作業依頼 1: 次の記述(a)〜(c)が文書抜粋の内容と一致するか、それぞれ「はい」か「いいえ」で答え、判断の根拠となる箇所を文書抜粋からそのまま引用せよ。(a) 前回のコンテストではインバーターがトリップした。(b) 昨年の関西アマチュア無線フェスティバルでは、会場屋外ブースにモバイルシャックを出展した。(c) 今年は当日早朝に京都のOMさんを乗せて会場に入った。
作業依頼 2: 文書抜粋のうち、「JF3LCH 永井博雄」を含む箇所から書き写し始め、「数多くさせていただきました。」の直後で書き写しを終えよ。

文書抜粋:
++++++++++++++++++++

その41 軽トラモバイルシャック夏対策2

JF3LCH 永井博雄

2024年9月2日掲載

こんにちは。前回ツインデルタループアンテナで挑んだ6m AND DOWNコンテストでモバイルシャックの冷房にミニスポットエアコンで挑戦しましたが、インバーターがトリップしたり課題がたくさん生まれました。 元々部屋全体の冷房に使う機器ではないのですが、いろいろ実験と工夫を重ねて少ない費用で夏の夜に快適な空間を実現できるよう頑張ってみました。

1. 関西アマチュア無線フェスティバル屋外ブースに軽トラモバイルシャック

昨年の関西アマチュア無線フェスティバル(関ハム)にも軽トラモバイルシャックで行ったのですが、会場から離れた駐車場に停めていましたので誰にもシャックを見てもらうことができませんでした。

今年は会場屋外ブースに出展し会場内にモバイルシャックを入れさせてもらいました。当日早朝京都のOMさんを乗せて会場に入ります。暑い日になりそうなので、冷たい飲み物を十二分に用意してきました。持ってきたジャンク品が売れるよりも、見物に来られる方に沢山来ていただきFBなアイボールを数多くさせていただきました。

++++++++++++++++++++

提示資料:
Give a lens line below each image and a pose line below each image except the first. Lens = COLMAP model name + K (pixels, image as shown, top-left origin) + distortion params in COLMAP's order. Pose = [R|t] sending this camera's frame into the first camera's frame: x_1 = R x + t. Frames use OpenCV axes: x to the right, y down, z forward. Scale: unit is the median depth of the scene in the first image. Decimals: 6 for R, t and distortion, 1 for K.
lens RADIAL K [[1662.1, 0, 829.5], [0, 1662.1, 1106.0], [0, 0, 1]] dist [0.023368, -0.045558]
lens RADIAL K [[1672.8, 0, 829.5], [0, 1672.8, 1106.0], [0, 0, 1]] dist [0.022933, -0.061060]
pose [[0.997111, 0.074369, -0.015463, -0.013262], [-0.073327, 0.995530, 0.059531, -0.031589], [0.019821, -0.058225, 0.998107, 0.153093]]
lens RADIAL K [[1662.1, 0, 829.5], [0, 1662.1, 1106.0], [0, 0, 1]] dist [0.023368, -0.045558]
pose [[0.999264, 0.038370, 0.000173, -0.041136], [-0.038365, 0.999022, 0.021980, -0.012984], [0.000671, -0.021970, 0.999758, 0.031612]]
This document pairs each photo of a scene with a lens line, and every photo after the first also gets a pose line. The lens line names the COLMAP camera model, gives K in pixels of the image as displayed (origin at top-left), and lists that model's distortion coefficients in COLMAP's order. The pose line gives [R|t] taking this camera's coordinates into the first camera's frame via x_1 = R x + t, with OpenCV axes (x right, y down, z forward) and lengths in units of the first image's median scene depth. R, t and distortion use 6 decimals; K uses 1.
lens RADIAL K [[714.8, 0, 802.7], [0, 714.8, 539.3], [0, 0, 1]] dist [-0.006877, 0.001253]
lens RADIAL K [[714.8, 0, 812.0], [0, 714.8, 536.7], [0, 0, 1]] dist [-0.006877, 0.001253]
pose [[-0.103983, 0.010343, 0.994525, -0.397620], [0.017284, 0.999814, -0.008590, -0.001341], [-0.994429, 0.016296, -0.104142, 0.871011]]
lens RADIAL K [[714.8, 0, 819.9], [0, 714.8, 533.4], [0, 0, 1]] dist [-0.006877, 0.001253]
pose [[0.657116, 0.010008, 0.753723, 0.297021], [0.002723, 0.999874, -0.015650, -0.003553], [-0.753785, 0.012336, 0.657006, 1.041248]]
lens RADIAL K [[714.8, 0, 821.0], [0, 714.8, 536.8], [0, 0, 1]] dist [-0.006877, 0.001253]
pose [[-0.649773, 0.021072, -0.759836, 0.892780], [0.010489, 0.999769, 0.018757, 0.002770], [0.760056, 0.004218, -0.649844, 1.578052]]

++++++++++++++++++++

解答欄 1:
(a) はい:「インバーターがトリップしたり課題がたくさん生まれました」
(b) いいえ:「会場から離れた駐車場に停めていましたので誰にもシャックを見てもらうことができませんでした」
(c) はい:「当日早朝京都のOMさんを乗せて会場に入ります」

解答欄 2:
JF3LCH 永井博雄

2024年9月2日掲載

こんにちは。前回ツインデルタループアンテナで挑んだ6m AND DOWNコンテストでモバイルシャックの冷房にミニスポットエアコンで挑戦しましたが、インバーターがトリップしたり課題がたくさん生まれました。 元々部屋全体の冷房に使う機器ではないのですが、いろいろ実験と工夫を重ねて少ない費用で夏の夜に快適な空間を実現できるよう頑張ってみました。

1. 関西アマチュア無線フェスティバル屋外ブースに軽トラモバイルシャック

昨年の関西アマチュア無線フェスティバル(関ハム)にも軽トラモバイルシャックで行ったのですが、会場から離れた駐車場に停めていましたので誰にもシャックを見てもらうことができませんでした。

今年は会場屋外ブースに出展し会場内にモバイルシャックを入れさせてもらいました。当日早朝京都のOMさんを乗せて会場に入ります。暑い日になりそうなので、冷たい飲み物を十二分に用意してきました。持ってきたジャンク品が売れるよりも、見物に来られる方に沢山来ていただきFBなアイボールを数多くさせていただきました。